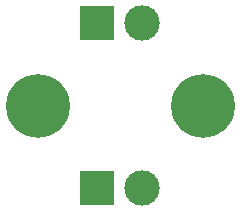
<source format=gbl>
G04 #@! TF.GenerationSoftware,KiCad,Pcbnew,(5.1.5)-3*
G04 #@! TF.CreationDate,2020-04-01T14:27:29+01:00*
G04 #@! TF.ProjectId,led_board,6c65645f-626f-4617-9264-2e6b69636164,rev?*
G04 #@! TF.SameCoordinates,Original*
G04 #@! TF.FileFunction,Copper,L2,Bot*
G04 #@! TF.FilePolarity,Positive*
%FSLAX46Y46*%
G04 Gerber Fmt 4.6, Leading zero omitted, Abs format (unit mm)*
G04 Created by KiCad (PCBNEW (5.1.5)-3) date 2020-04-01 14:27:29*
%MOMM*%
%LPD*%
G04 APERTURE LIST*
%ADD10C,2.999740*%
%ADD11R,2.999740X2.999740*%
%ADD12C,5.400000*%
G04 APERTURE END LIST*
D10*
X1810000Y-7000000D03*
D11*
X-2000000Y-7000000D03*
D10*
X1810000Y7000000D03*
D11*
X-2000000Y7000000D03*
D12*
X7000000Y0D03*
X-7000000Y0D03*
M02*

</source>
+ + +
» Action item
In the entries above, please find the line with "G04 #@! TF.SameCoordinates,Original*" and the line with "X7000000Y0D03*", then write out exactly those two lines and every line between them, and nothing more.

» Written reply
G04 #@! TF.SameCoordinates,Original*
G04 #@! TF.FileFunction,Copper,L2,Bot*
G04 #@! TF.FilePolarity,Positive*
%FSLAX46Y46*%
G04 Gerber Fmt 4.6, Leading zero omitted, Abs format (unit mm)*
G04 Created by KiCad (PCBNEW (5.1.5)-3) date 2020-04-01 14:27:29*
%MOMM*%
%LPD*%
G04 APERTURE LIST*
%ADD10C,2.999740*%
%ADD11R,2.999740X2.999740*%
%ADD12C,5.400000*%
G04 APERTURE END LIST*
D10*
X1810000Y-7000000D03*
D11*
X-2000000Y-7000000D03*
D10*
X1810000Y7000000D03*
D11*
X-2000000Y7000000D03*
D12*
X7000000Y0D03*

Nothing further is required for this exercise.